2.4.5. Correlation matrix
The computation of the correlation matrix can be done either on the values (leading to the Pearson
coefficients) or on the ranks (leading to the Spearmann coefficients). It is performed in the computeCorrelationMatrix method.
tdsGeyser = DataServer.TDataServer("tdsgeyser", "Geyser DataSet")
tdsGeyser.fileDataRead("geyser.dat")
tdsGeyser.addAttribute("y", "sqrt(x2) * x1")
matCorr = tdsGeyser.computeCorrelationMatrix("x2:x1")
print("Computing correlation matrix ...")
matCorr.Print()
Computing correlation matrix ...
2x2 matrix is as follows
| 0 | 1 |
-------------------------------
0 | 1 0.9008
1 | 0.9008 1
Same thing if computing the correlation matrix on ranks:
matCorrRank = tdsGeyser.computeCorrelationMatrix("x2:x1", "", "rank")

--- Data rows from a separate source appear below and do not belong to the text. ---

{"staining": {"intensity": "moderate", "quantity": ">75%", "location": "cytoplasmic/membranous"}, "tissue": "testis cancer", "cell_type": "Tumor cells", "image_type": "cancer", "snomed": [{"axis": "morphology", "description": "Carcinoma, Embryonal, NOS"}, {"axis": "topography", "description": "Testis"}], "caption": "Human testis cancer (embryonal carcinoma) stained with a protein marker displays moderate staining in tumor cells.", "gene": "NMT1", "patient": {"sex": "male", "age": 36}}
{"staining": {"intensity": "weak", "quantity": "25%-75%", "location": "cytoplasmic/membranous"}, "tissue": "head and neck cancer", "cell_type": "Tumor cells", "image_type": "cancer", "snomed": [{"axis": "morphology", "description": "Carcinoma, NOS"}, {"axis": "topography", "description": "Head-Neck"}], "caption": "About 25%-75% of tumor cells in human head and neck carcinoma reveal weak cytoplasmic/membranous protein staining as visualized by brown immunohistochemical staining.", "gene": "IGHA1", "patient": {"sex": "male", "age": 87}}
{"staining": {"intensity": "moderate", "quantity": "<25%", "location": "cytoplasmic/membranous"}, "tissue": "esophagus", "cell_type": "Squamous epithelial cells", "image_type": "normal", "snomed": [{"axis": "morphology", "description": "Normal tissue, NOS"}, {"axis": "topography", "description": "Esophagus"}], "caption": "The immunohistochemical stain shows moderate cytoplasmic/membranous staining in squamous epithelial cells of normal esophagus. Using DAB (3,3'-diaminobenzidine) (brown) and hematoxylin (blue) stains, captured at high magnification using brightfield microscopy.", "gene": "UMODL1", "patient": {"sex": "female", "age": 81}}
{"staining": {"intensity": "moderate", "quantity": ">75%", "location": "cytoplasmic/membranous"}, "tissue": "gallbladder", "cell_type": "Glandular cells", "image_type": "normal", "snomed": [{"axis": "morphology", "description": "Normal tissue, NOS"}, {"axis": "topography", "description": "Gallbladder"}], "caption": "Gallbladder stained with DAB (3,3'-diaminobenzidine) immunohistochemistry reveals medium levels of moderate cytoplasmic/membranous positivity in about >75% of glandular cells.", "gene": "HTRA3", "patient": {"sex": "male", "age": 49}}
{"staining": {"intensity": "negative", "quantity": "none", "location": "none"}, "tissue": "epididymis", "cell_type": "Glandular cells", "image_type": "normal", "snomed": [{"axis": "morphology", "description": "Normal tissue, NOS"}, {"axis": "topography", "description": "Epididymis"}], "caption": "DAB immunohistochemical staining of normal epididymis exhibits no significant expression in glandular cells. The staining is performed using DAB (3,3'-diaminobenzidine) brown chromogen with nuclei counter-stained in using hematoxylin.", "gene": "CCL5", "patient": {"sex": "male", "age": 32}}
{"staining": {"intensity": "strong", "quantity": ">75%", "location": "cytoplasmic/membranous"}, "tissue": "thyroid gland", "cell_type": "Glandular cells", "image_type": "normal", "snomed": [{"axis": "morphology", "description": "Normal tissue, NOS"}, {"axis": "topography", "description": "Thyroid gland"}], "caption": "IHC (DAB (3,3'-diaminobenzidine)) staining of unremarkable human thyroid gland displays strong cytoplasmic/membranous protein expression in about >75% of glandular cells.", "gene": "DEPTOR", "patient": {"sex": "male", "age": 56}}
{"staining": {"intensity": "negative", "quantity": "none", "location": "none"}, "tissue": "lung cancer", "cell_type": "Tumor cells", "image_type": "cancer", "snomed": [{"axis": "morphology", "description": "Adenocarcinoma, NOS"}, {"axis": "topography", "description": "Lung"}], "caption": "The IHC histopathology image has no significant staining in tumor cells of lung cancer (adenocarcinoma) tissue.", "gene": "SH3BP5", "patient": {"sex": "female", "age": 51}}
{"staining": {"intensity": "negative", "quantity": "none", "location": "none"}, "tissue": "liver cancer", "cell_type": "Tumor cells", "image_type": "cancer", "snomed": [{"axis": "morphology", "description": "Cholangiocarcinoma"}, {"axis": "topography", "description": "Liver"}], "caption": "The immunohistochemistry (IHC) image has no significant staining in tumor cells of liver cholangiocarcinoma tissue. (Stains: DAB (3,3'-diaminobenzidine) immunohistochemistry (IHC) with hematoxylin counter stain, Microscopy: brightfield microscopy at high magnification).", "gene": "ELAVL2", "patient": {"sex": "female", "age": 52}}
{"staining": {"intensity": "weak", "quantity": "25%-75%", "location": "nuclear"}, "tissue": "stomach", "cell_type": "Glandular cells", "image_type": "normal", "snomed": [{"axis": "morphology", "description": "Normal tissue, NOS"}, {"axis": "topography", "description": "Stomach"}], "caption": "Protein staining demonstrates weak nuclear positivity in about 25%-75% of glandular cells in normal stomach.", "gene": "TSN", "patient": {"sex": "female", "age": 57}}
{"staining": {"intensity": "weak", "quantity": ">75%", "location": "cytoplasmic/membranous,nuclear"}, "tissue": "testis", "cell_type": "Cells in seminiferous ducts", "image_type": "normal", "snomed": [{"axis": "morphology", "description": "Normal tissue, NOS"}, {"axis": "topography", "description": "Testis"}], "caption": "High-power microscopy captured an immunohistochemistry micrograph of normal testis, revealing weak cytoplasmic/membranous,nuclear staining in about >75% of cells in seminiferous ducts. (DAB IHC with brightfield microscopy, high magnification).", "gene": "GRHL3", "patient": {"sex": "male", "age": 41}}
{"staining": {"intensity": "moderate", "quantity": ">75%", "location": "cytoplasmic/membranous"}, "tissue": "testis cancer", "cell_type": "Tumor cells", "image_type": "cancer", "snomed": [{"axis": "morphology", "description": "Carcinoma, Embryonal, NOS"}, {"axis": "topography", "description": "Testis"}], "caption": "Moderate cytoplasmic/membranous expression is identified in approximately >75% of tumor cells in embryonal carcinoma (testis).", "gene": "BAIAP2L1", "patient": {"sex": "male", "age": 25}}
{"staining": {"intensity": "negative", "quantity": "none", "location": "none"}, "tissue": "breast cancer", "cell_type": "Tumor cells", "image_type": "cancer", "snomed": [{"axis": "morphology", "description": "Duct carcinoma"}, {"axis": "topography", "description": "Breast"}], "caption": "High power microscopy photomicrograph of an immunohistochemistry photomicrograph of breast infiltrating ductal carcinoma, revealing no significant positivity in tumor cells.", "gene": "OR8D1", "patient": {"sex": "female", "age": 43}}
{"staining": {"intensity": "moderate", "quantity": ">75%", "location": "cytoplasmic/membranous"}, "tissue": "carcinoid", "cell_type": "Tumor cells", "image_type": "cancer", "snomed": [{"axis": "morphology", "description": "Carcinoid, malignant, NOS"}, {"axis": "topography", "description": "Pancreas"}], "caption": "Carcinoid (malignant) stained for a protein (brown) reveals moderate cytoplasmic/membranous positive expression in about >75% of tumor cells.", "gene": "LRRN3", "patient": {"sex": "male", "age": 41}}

print("Computing correlation matrix on ranks ...")
matCorrRank.Print()
Computing correlation matrix on ranks ...
2x2 matrix is as follows
| 0 | 1 |
-------------------------------
0 | 1 0.7778
1 | 0.7778 1
Summary: Correlation matrix
computeCorrelationMatrix(const char* varexp=””, const char* select=””, Option_t* option=”” )Compute the correlation matrix on the attributes given by varexp applying the filter contained in select. When the parameter varexp is empty, the correlation matrix is calculated on all the attributes in the
TDataServer. The filter select is added to the permanent selection of theTDataServer. By default, when the option is empty, the correlation matrix was calculated on the values (Pearson matrix).Tip
The possible values of the argument option are:
- rank
the correlation was calculated on the ranks (Spearmann matrix).